On the working model, the smart distal-propeller appliance was fabricated with the following components:

Distalizing unit

  1. A hollow metallic tube [Figure 2A(1)], which was a cut section of 18-gauge needle, ** was embedded in the Nance button

    Figure 2: (A) Distalizing unit, (1) Hollow metallic tube, (2) Sliding component: (a) Horizontal arm. (b) Stopper. (c) Vertical arm. (B) Anchorage unit: (1) Modified Nance button. (2) Anchor arm

  2. A sliding component [Figure 2A(2)] made up of 0.032” round TMA wire to be inserted in the lingual sheath on the molar bands. This sliding component consists of the following:

    1. A horizontal arm which is inserted in the hollow metallic tube of Nance button with open-coil NiTi spring

    2. A stopper or helix of 2 mm at the junction of horizontal and vertical arm to act as a stop for open-coil NiTi spring

    3. A vertical arm with a tab to incorporate in the lingual sheath.

Anchorage unit

  1. Modified Nance button [Figure 2B(1)] fabricated with cold cure acrylic covering a larger area of the palate

  2. Anchor arms [Figure 2B(2)] on occlusal surface of maxillary first premolars fabricated with 0.036” stainless steel wire for anchorage.

The anchorage unit consisting of modified Nance button and anchor arms is placed intraorally by bonding of anchor arms on the occlusal surface of maxillary first premolars using composite resin. The distalizing unit consisting of sliding component with compressed NiTi open-coil spring (0.010” × 0.030”) of resting length 10 mm (generating 200 g of force) was placed on the horizontal arm. The above assembly is slided onto the hollow metallic tube embedded in Nance button. The vertical arm with a tab was incorporated in the lingual sheath and was secured [Figure 3]. Molar distalization by pure translation without any buccolingual rotation could be achieved only if the force was applied both in palatal and buccal aspects.[12] Hence, a NiTi open-coil spring compressed with resting length of 5 mm (generating 100 g of force) was placed on the buccal aspect between second premolar and first molar stabilized on 0.019” × 0.025” stainless steel wire to counteract rotational moment in sagittal as well as in transverse plane [Figure 3]. At the end of 9 weeks, 5 mm of distalization was achieved in the maxillary right quadrant [Figure 4] with minimal palatal irritation [Figure 5a]. End-on molar relation [Figure 5b] was corrected to Class I molar relation [Figure 5c] with the minimal of anterior anchor loss.

Figure 3: Intraoral smart distal-propeller appliance, with nickel-titanium coil spring in palatal and buccal region for unilateral maxillary first molar distalization
Figure 4: Five millimeter of molar distalization achieved in 9 weeks
Figure 5: (a) Postdistalization shows minimal palatal tissue irritation after appliance removal. (b) Predistalization endon molar relation seen on the right lateral photograph. (c) Postdistalization Class I molar relation seen on the right lateral photograph


One of the factors according to Gianelly (1988) that influences the rate of distal molar movement is the type of movement.[3,13] Slow movement occurs when the molar is moved bodily in distal direction. The anchorage is obtained from the modified Nance button which explains this minimal anchorage loss. This smart distal-propeller appliance can also be used for bilateral molar distalization [Figure 6] and can be used along with palatal miniscrews to further enhance anchorage to eliminate the undesirable side effects on the anterior arch.

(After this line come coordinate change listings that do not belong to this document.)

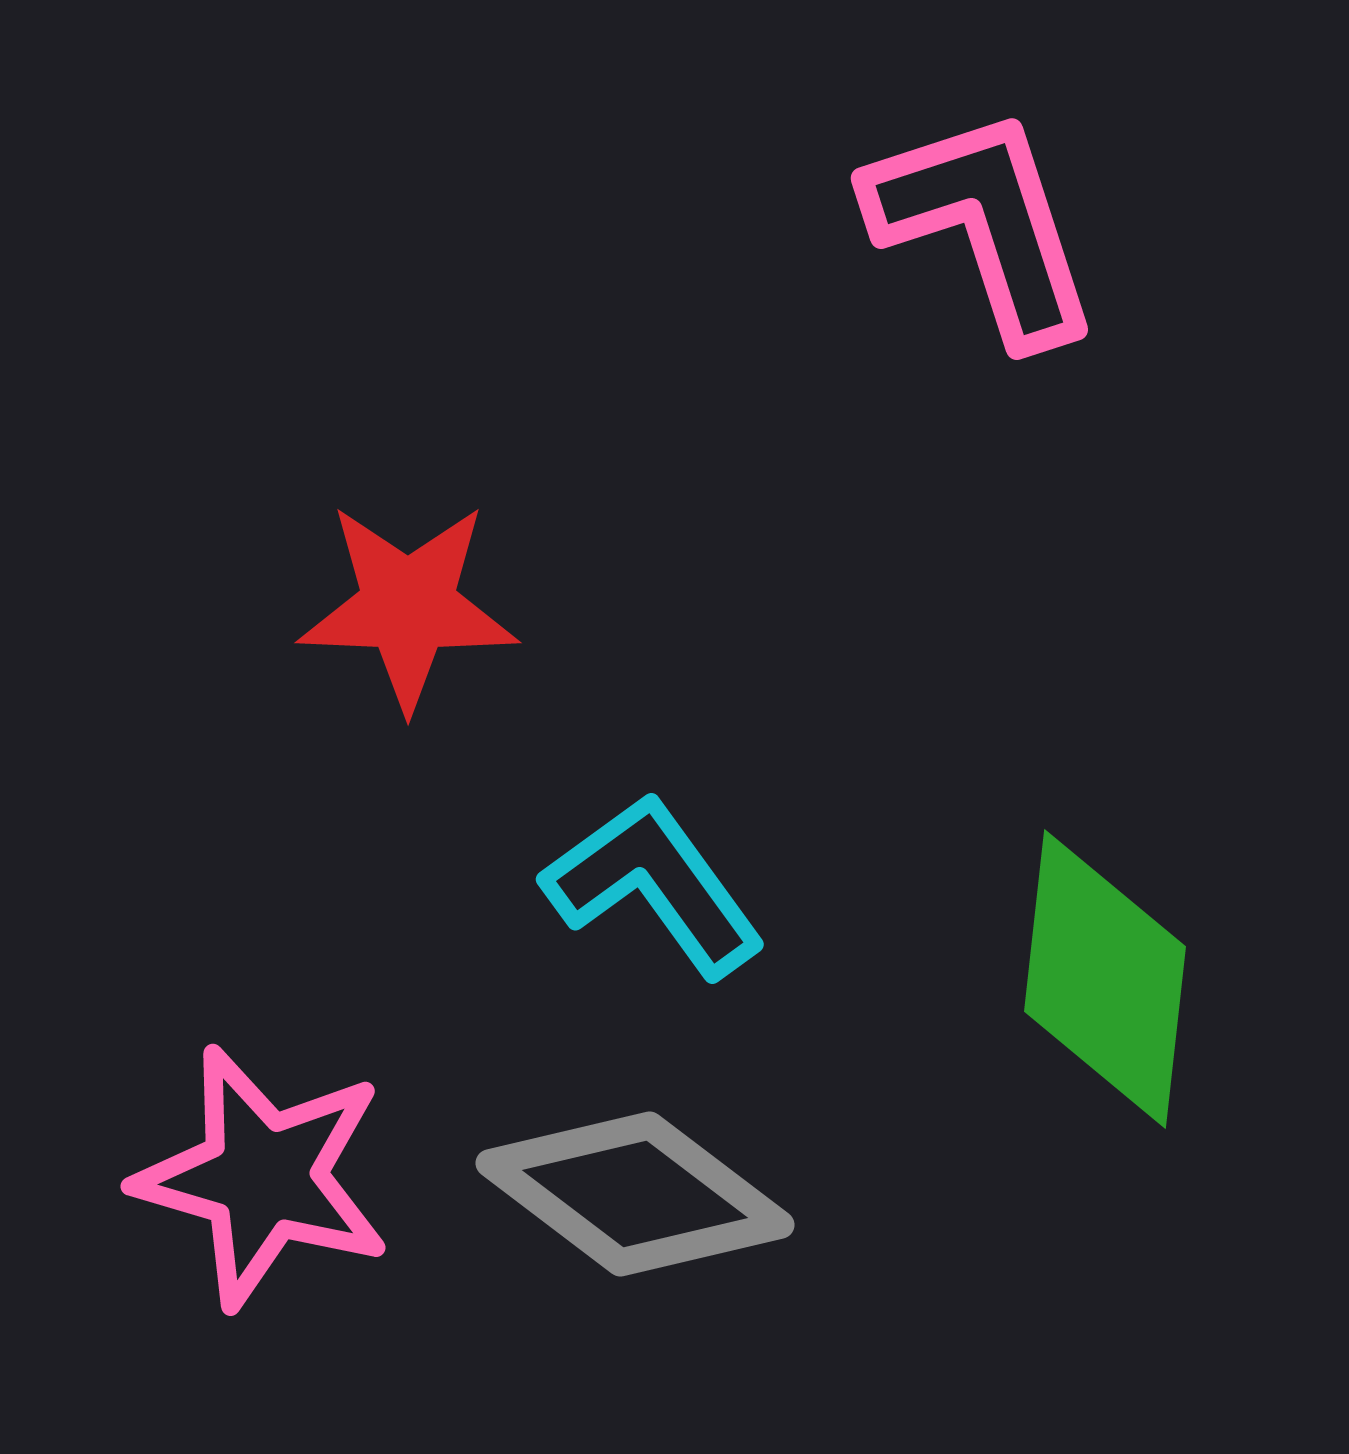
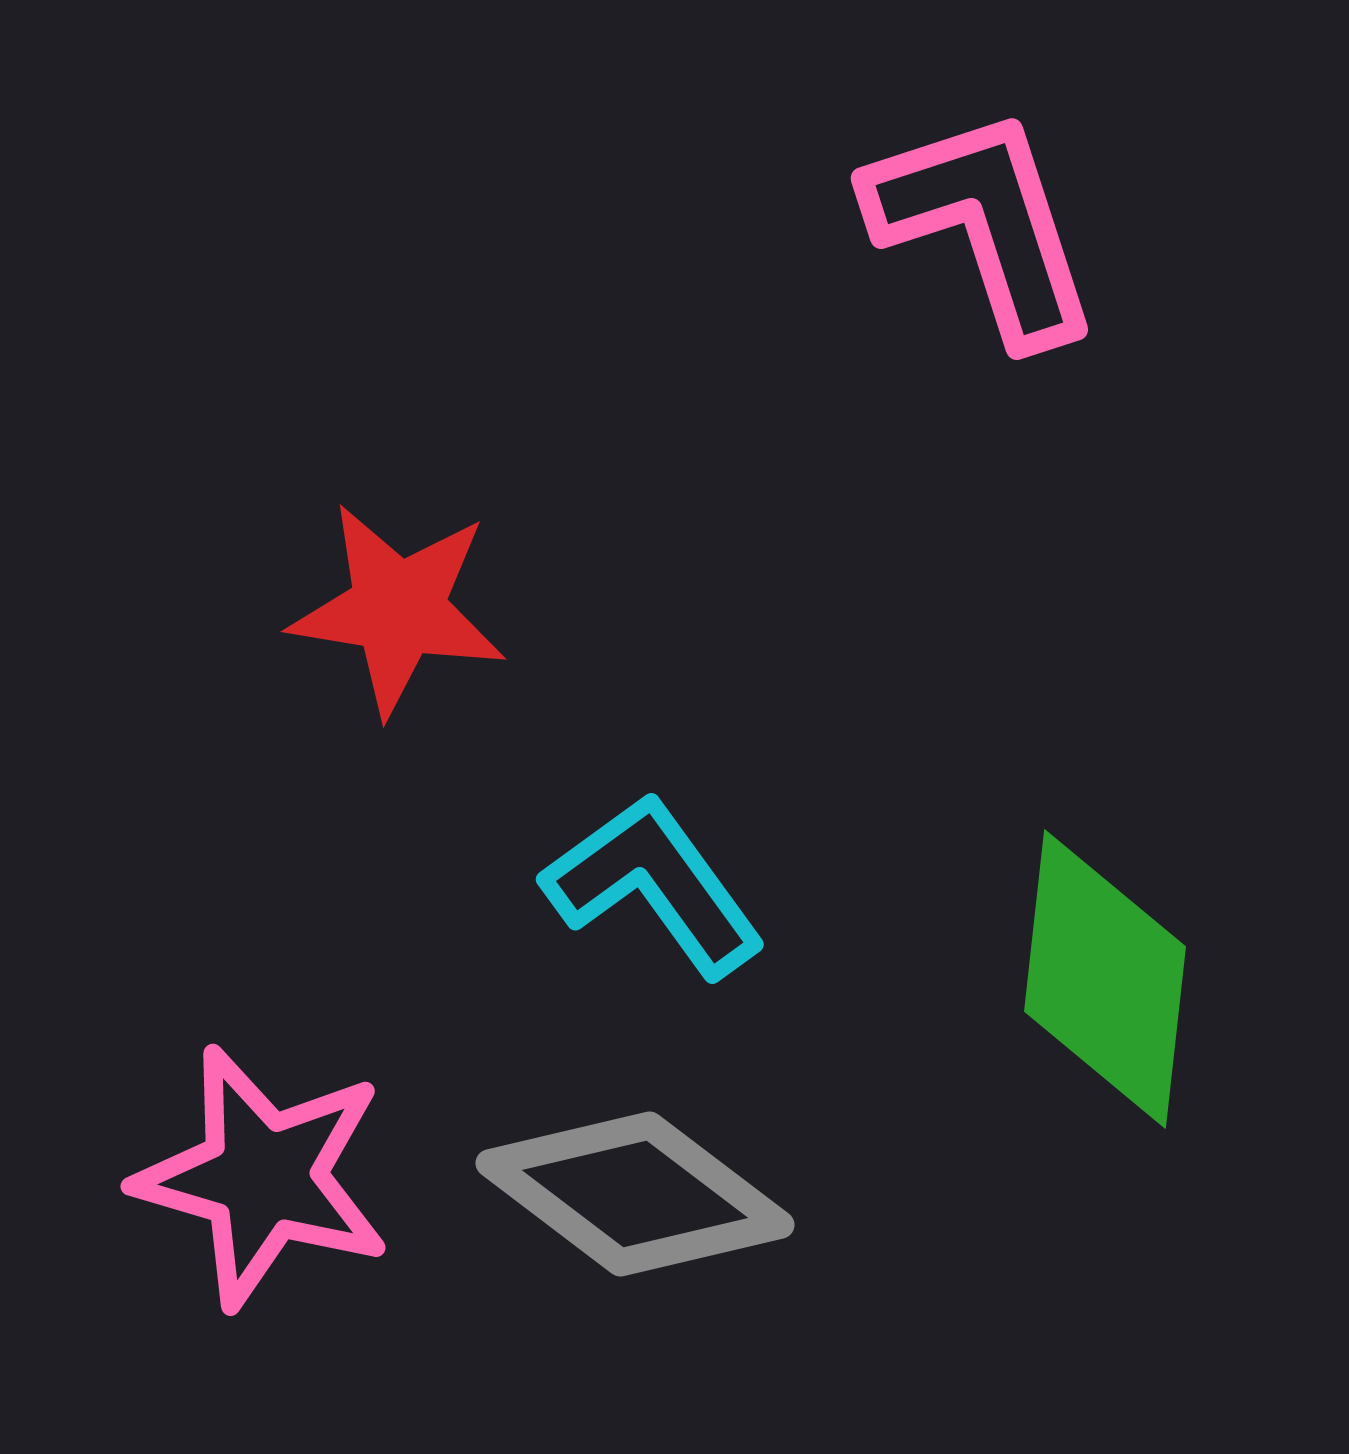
red star: moved 10 px left, 3 px down; rotated 7 degrees clockwise
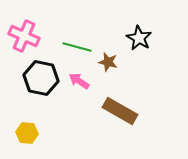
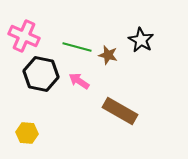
black star: moved 2 px right, 2 px down
brown star: moved 7 px up
black hexagon: moved 4 px up
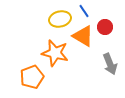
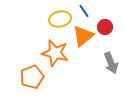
orange triangle: rotated 50 degrees clockwise
gray arrow: moved 1 px right, 1 px up
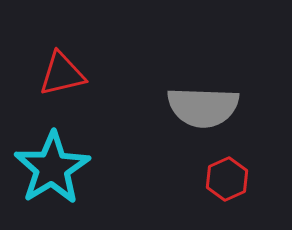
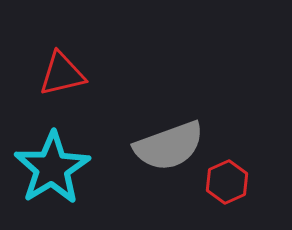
gray semicircle: moved 34 px left, 39 px down; rotated 22 degrees counterclockwise
red hexagon: moved 3 px down
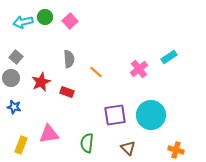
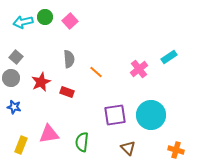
green semicircle: moved 5 px left, 1 px up
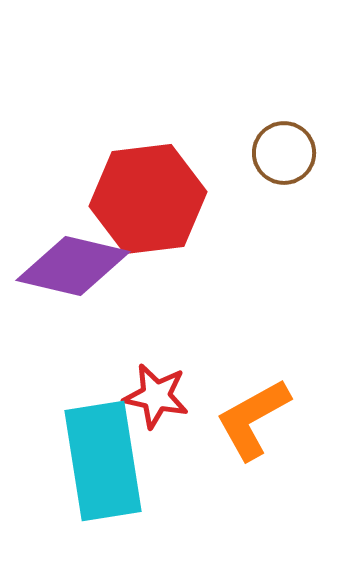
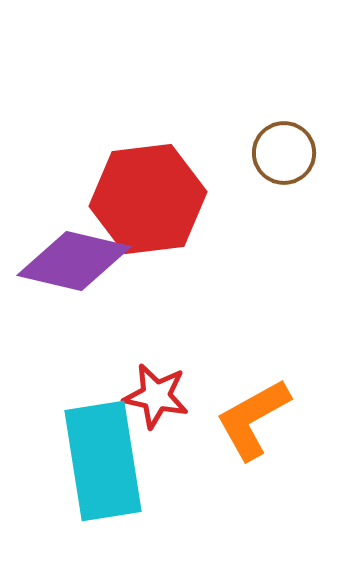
purple diamond: moved 1 px right, 5 px up
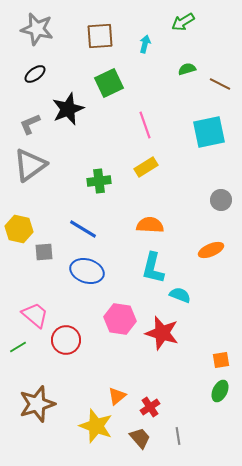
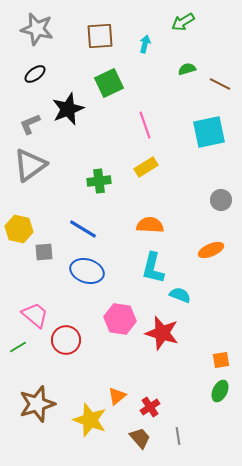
yellow star: moved 6 px left, 6 px up
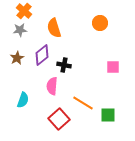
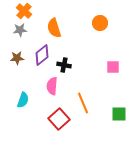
brown star: rotated 24 degrees clockwise
orange line: rotated 35 degrees clockwise
green square: moved 11 px right, 1 px up
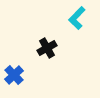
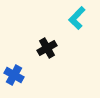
blue cross: rotated 18 degrees counterclockwise
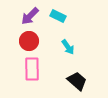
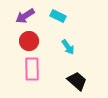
purple arrow: moved 5 px left; rotated 12 degrees clockwise
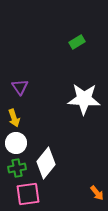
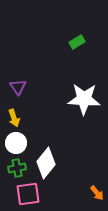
purple triangle: moved 2 px left
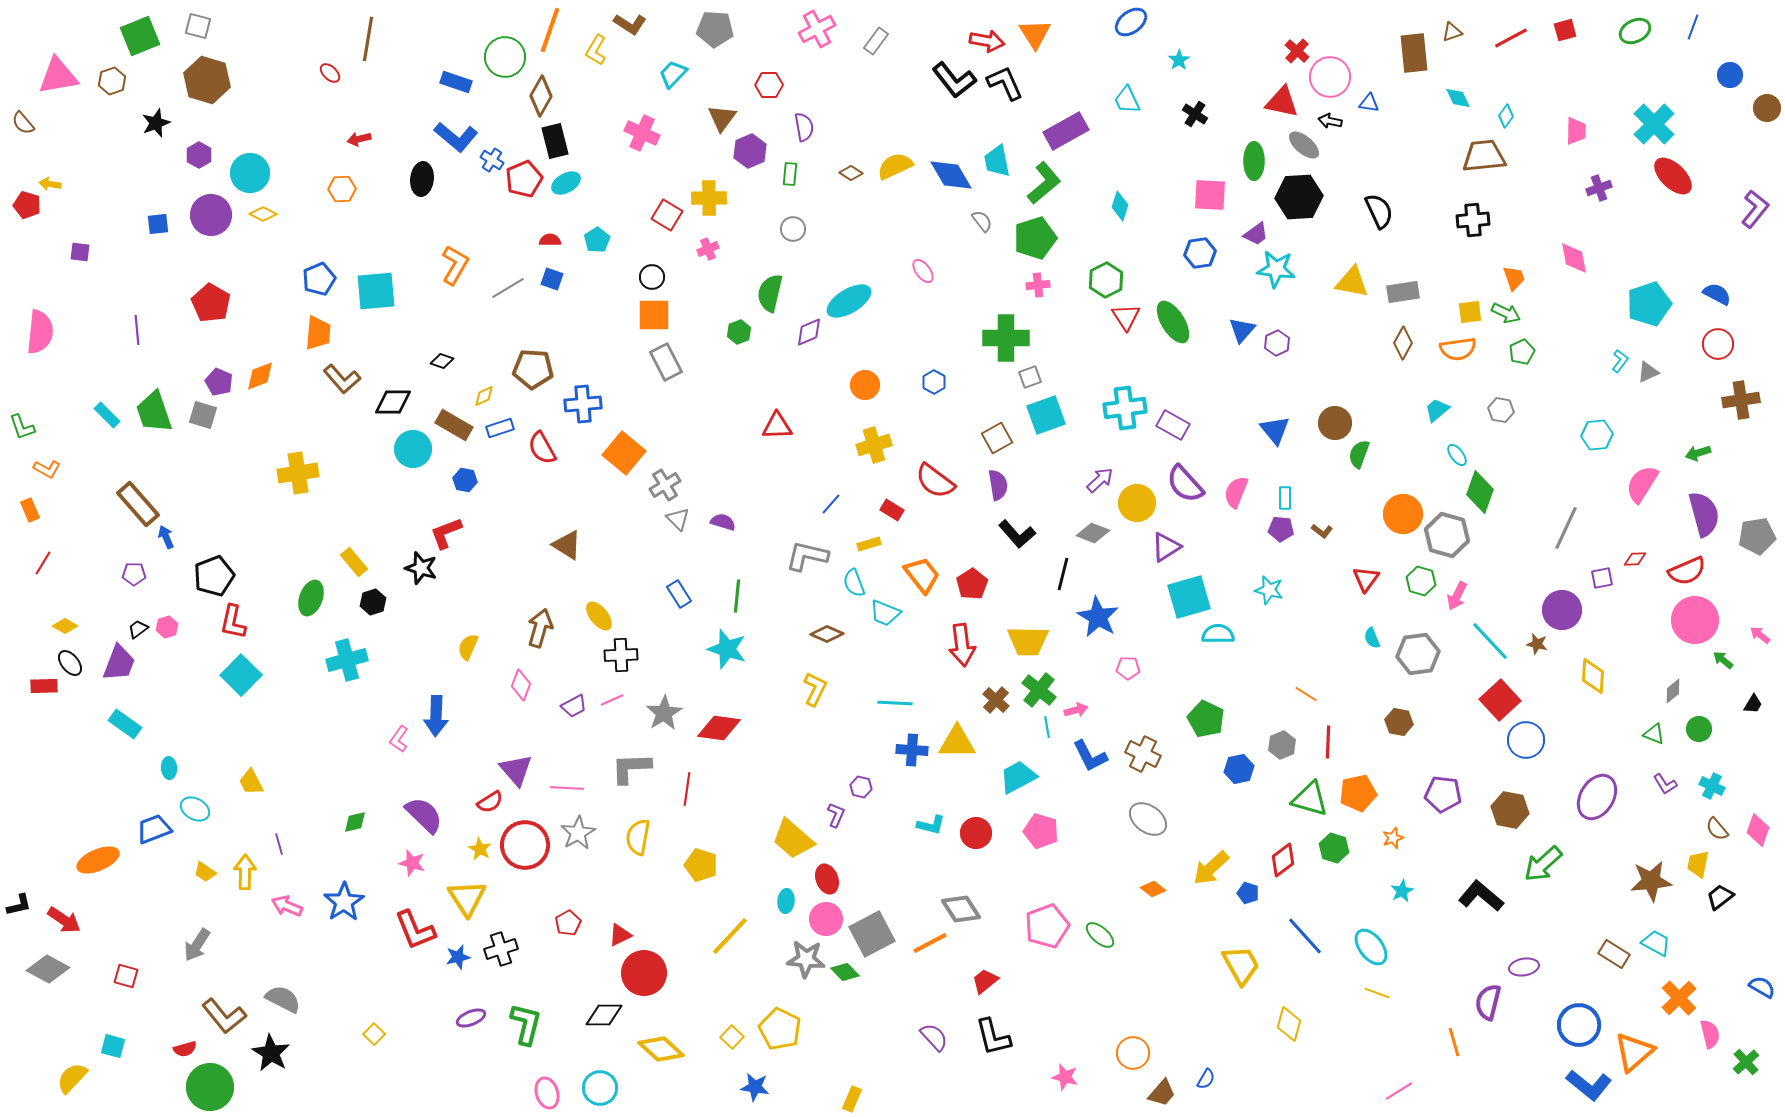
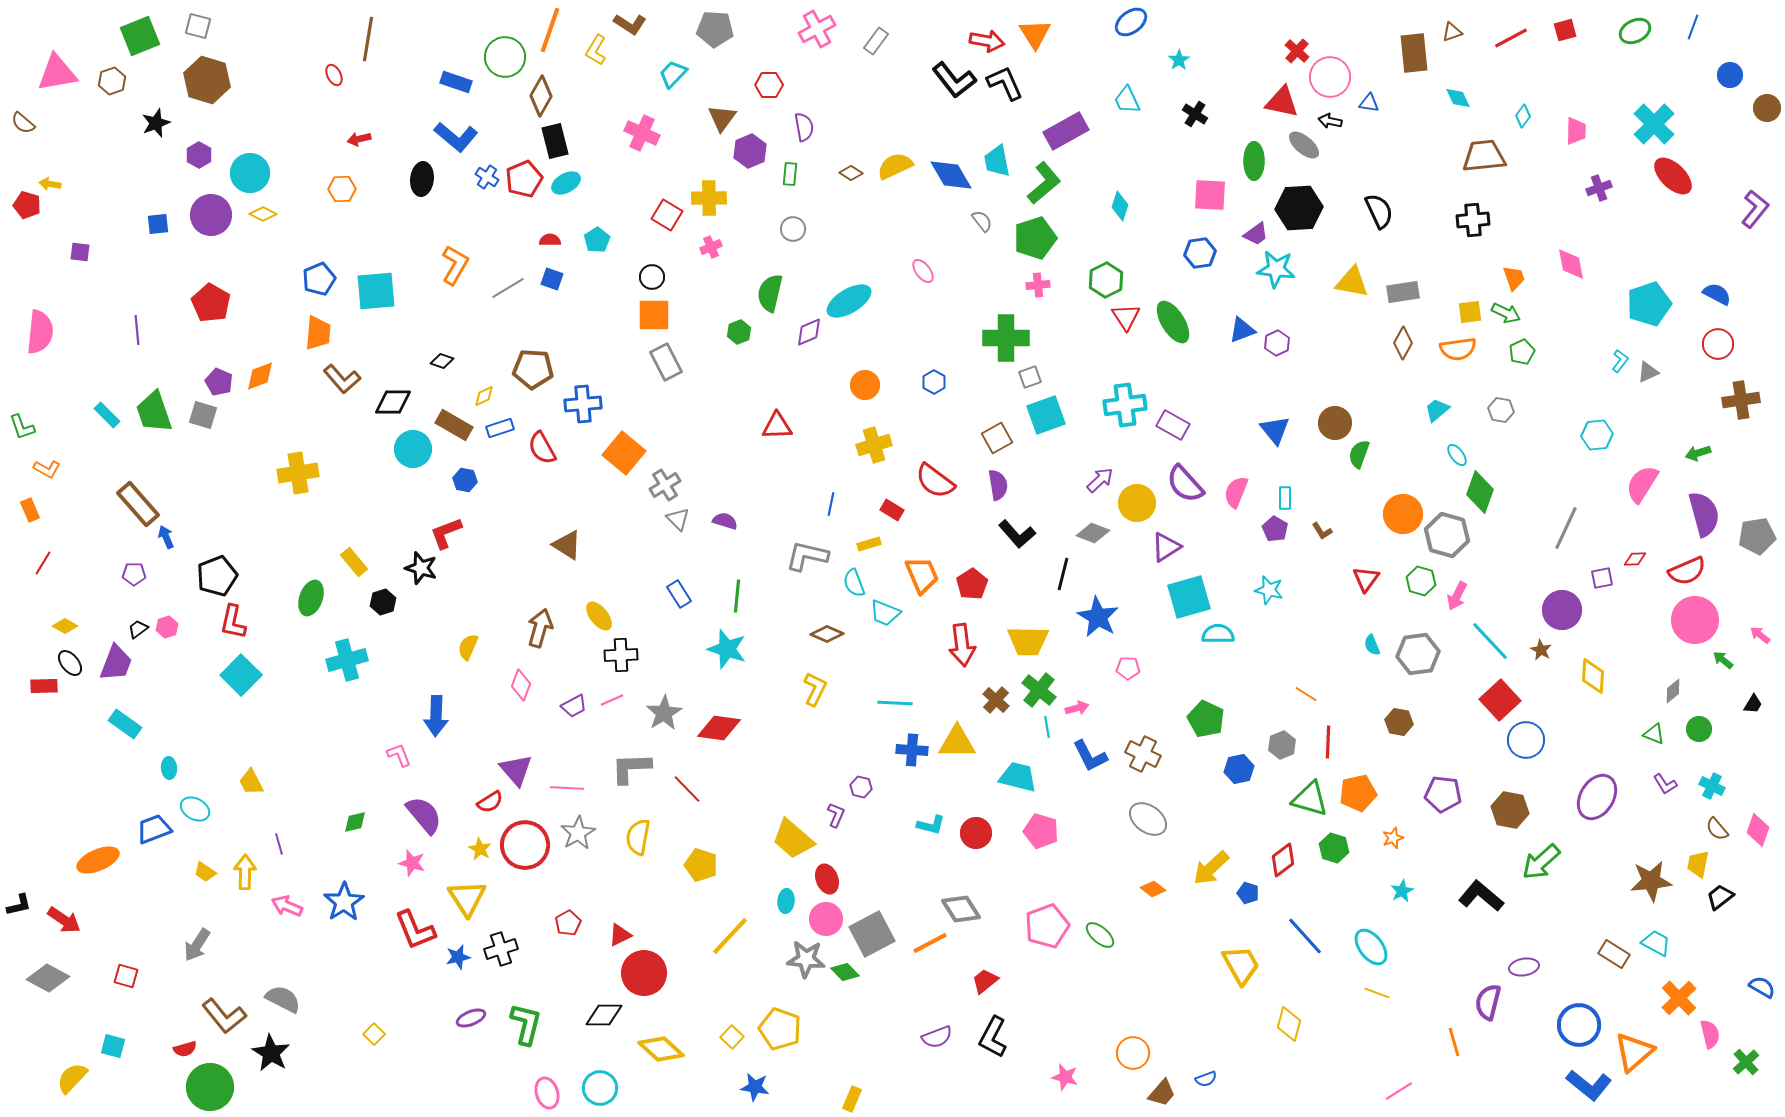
red ellipse at (330, 73): moved 4 px right, 2 px down; rotated 20 degrees clockwise
pink triangle at (58, 76): moved 1 px left, 3 px up
cyan diamond at (1506, 116): moved 17 px right
brown semicircle at (23, 123): rotated 10 degrees counterclockwise
blue cross at (492, 160): moved 5 px left, 17 px down
black hexagon at (1299, 197): moved 11 px down
pink cross at (708, 249): moved 3 px right, 2 px up
pink diamond at (1574, 258): moved 3 px left, 6 px down
blue triangle at (1242, 330): rotated 28 degrees clockwise
cyan cross at (1125, 408): moved 3 px up
blue line at (831, 504): rotated 30 degrees counterclockwise
purple semicircle at (723, 522): moved 2 px right, 1 px up
purple pentagon at (1281, 529): moved 6 px left; rotated 25 degrees clockwise
brown L-shape at (1322, 531): rotated 20 degrees clockwise
orange trapezoid at (922, 575): rotated 15 degrees clockwise
black pentagon at (214, 576): moved 3 px right
black hexagon at (373, 602): moved 10 px right
cyan semicircle at (1372, 638): moved 7 px down
brown star at (1537, 644): moved 4 px right, 6 px down; rotated 15 degrees clockwise
purple trapezoid at (119, 663): moved 3 px left
pink arrow at (1076, 710): moved 1 px right, 2 px up
pink L-shape at (399, 739): moved 16 px down; rotated 124 degrees clockwise
cyan trapezoid at (1018, 777): rotated 42 degrees clockwise
red line at (687, 789): rotated 52 degrees counterclockwise
purple semicircle at (424, 815): rotated 6 degrees clockwise
green arrow at (1543, 864): moved 2 px left, 2 px up
gray diamond at (48, 969): moved 9 px down
yellow pentagon at (780, 1029): rotated 6 degrees counterclockwise
purple semicircle at (934, 1037): moved 3 px right; rotated 112 degrees clockwise
black L-shape at (993, 1037): rotated 42 degrees clockwise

Figure 6: Smart distal-propeller appliance for bilateral molar distalization

The smart distal-propeller appliance offers the advantages of simplicity of design, being economical, easy of fabrication and can be used unilaterally/bilaterally with minimal palatal irritation. Significant feature of this appliance is that almost translatory movement of the distalizing molars is possible.

Financial support and sponsorship


Conflicts of interest

There are no conflicts of interest.

**18X11/2 ”, 1.20X 38mm, Johnson & Johnson Ltd.